«На всей улице осталось три целых дома»
Наташа, 44 года, безработная, Голая Пристань
— В конце января похоронила мать. Она с начала войны уже не вставала. Накануне смерти я кормила ее с ложки, силы у мамы закончились. Стресс ухудшил мамино состояние: на нашу улицу, да и по соседству, постоянно прилетают мины. Ворота и стены дома посекло осколками. Что именно стало причиной смерти, не знаю. К врачам не попасть, да и диагностировать никто ничего не будет, нет для этого ни специалистов, ни оборудования — снимают только острые состояния. Приемный покой работает три раза в неделю.
Морга больше нет. На дом к умершим никто не выезжает, просто справку о смерти выдают в приемном покое. Работает бесперебойно только «Журба» («Скорбь» — ритуальная служба. — Прим. авт.), люди умирают часто. Ездила к ритуальщикам в офис, он на пристани находится. В общем, нет больше нашей красивой и ухоженной пристани. Всё разворотили, перерыли окопами. Голубые ели, которые росли вместе со мной и стали высокими пышными деревьями, теперь искореженные, вырванные с корнем, валяются на земле.
Херсонская область. Фото: Лидия Михальченко, специально для «Новой газеты Европа»
Самый дешевый гроб сейчас стоит 3500 гривен, а до войны он стоил 900 гривен.
Скромные похороны заказать, без поминок, — 12 тысяч гривен.

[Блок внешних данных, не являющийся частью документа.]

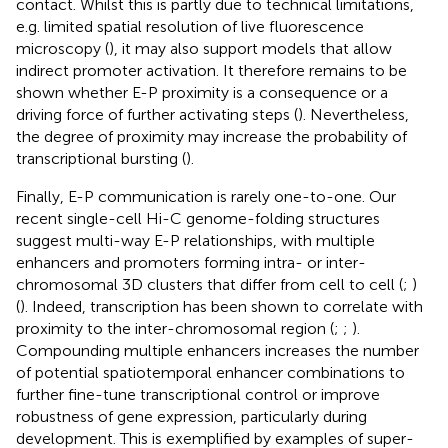
contact. Whilst this is partly due to technical limitations,
e.g. limited spatial resolution of live fluorescence
microscopy (
), it may also support models that allow
indirect promoter activation. It therefore remains to be
shown whether E-P proximity is a consequence or a
driving force of further activating steps (
). Nevertheless,
the degree of proximity may increase the probability of
transcriptional bursting (
).
Finally, E-P communication is rarely one-to-one. Our
recent single-cell Hi-C genome-folding structures
suggest multi-way E-P relationships, with multiple
enhancers and promoters forming intra- or inter-
chromosomal 3D clusters that differ from cell to cell (
;
)
(
). Indeed, transcription has been shown to correlate with
proximity to the inter-chromosomal region (
;
;
).
Compounding multiple enhancers increases the number
of potential spatiotemporal enhancer combinations to
further fine-tune transcriptional control or improve
robustness of gene expression, particularly during
development. This is exemplified by examples of super-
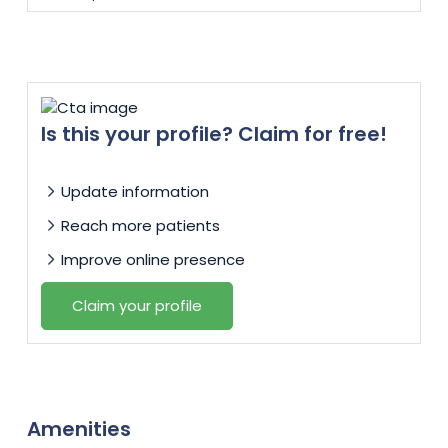
Is this your profile? Claim for free!
Update information
Reach more patients
Improve online presence
Claim your profile
Amenities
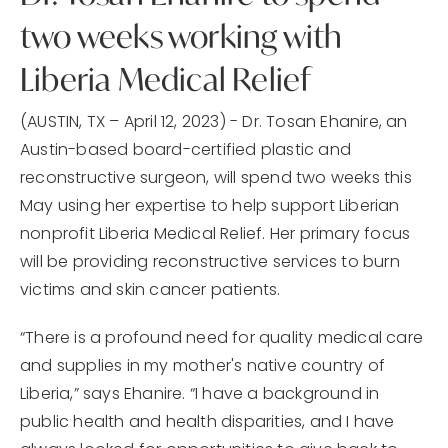
two weeks working with
Liberia Medical Relief
(AUSTIN, TX – April 12, 2023) - Dr. Tosan Ehanire, an
Austin-based board-certified plastic and
reconstructive surgeon, will spend two weeks this
May using her expertise to help support Liberian
nonprofit Liberia Medical Relief. Her primary focus
will be providing reconstructive services to burn
victims and skin cancer patients.
“There is a profound need for quality medical care
and supplies in my mother's native country of
Liberia,” says Ehanire. “I have a background in
public health and health disparities, and I have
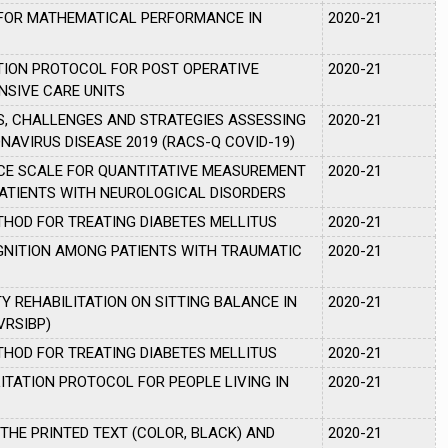
 FOR MATHEMATICAL PERFORMANCE IN
2020-21
A
TION PROTOCOL FOR POST OPERATIVE
2020-21
NSIVE CARE UNITS
, CHALLENGES AND STRATEGIES ASSESSING
2020-21
AVIRUS DISEASE 2019 (RACS-Q COVID-19)
NCE SCALE FOR QUANTITATIVE MEASUREMENT
2020-21
PATIENTS WITH NEUROLOGICAL DISORDERS
THOD FOR TREATING DIABETES MELLITUS
2020-21
GNITION AMONG PATIENTS WITH TRAUMATIC
2020-21
Y REHABILITATION ON SITTING BALANCE IN
2020-21
VRSIBP)
THOD FOR TREATING DIABETES MELLITUS
2020-21
ITATION PROTOCOL FOR PEOPLE LIVING IN
2020-21
 THE PRINTED TEXT (COLOR, BLACK) AND
2020-21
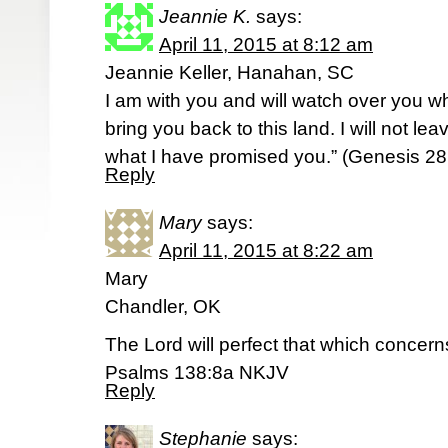
Jeannie K.
says:
April 11, 2015 at 8:12 am
Jeannie Keller, Hanahan, SC
I am with you and will watch over you wh
bring you back to this land. I will not le
what I have promised you.” (‭Genesis‬ ‭28‬:
Reply
Mary
says:
April 11, 2015 at 8:22 am
Mary
Chandler, OK
The Lord will perfect that which concer
Psalms 138:8a NKJV
Reply
Stephanie
says:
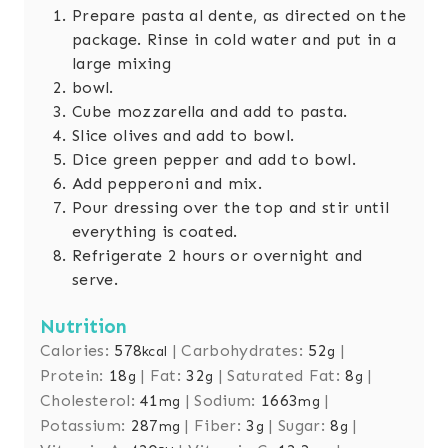
Prepare pasta al dente, as directed on the
package. Rinse in cold water and put in a
large mixing
bowl.
Cube mozzarella and add to pasta.
Slice olives and add to bowl.
Dice green pepper and add to bowl.
Add pepperoni and mix.
Pour dressing over the top and stir until
everything is coated.
Refrigerate 2 hours or overnight and
serve.
Nutrition
Calories:
578
|
Carbohydrates:
52
|
kcal
g
Protein:
18
|
Fat:
32
|
Saturated Fat:
8
|
g
g
g
Cholesterol:
41
|
Sodium:
1663
|
mg
mg
Potassium:
287
|
Fiber:
3
|
Sugar:
8
|
mg
g
g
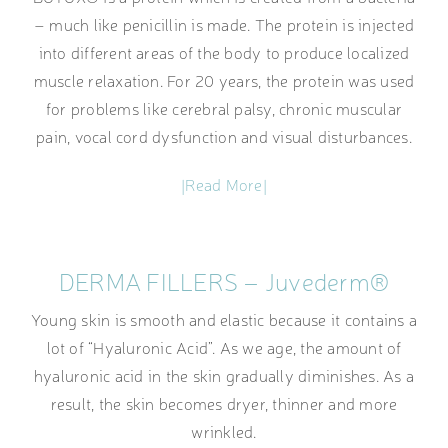
– much like penicillin is made. The protein is injected
into different areas of the body to produce localized
muscle relaxation. For 20 years, the protein was used
for problems like cerebral palsy, chronic muscular
pain, vocal cord dysfunction and visual disturbances.
|Read More|
DERMA FILLERS – Juvederm®
Young skin is smooth and elastic because it contains a
lot of “Hyaluronic Acid”. As we age, the amount of
hyaluronic acid in the skin gradually diminishes. As a
result, the skin becomes dryer, thinner and more
wrinkled.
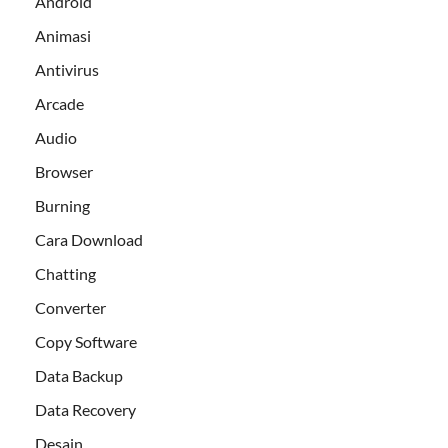
Android
Animasi
Antivirus
Arcade
Audio
Browser
Burning
Cara Download
Chatting
Converter
Copy Software
Data Backup
Data Recovery
Desain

Венок я купила за 350 гривен, такой до войны максимум 50 стоил, так там и взглянуть не на что. Поминки не делали, потому что кто умер, кто уехал… А кто остался, не хочет рисковать: кладбище постоянно обстреливают. Хоронили маму вдвоем с невесткой. Пока стояли над гробом возле ямы, всё время что-то взрывалось возле города. Так под взрывы и попрощались.
На велосипеде ездила к дальним родственникам, они живут возле санатория. На всей улице — там домов 30 было — осталось три целых дома, все остальные разрушены. Так я рыдать прямо на улице стала, не смогла сдержаться. Господи, когда же они уйдут с нашей земли?!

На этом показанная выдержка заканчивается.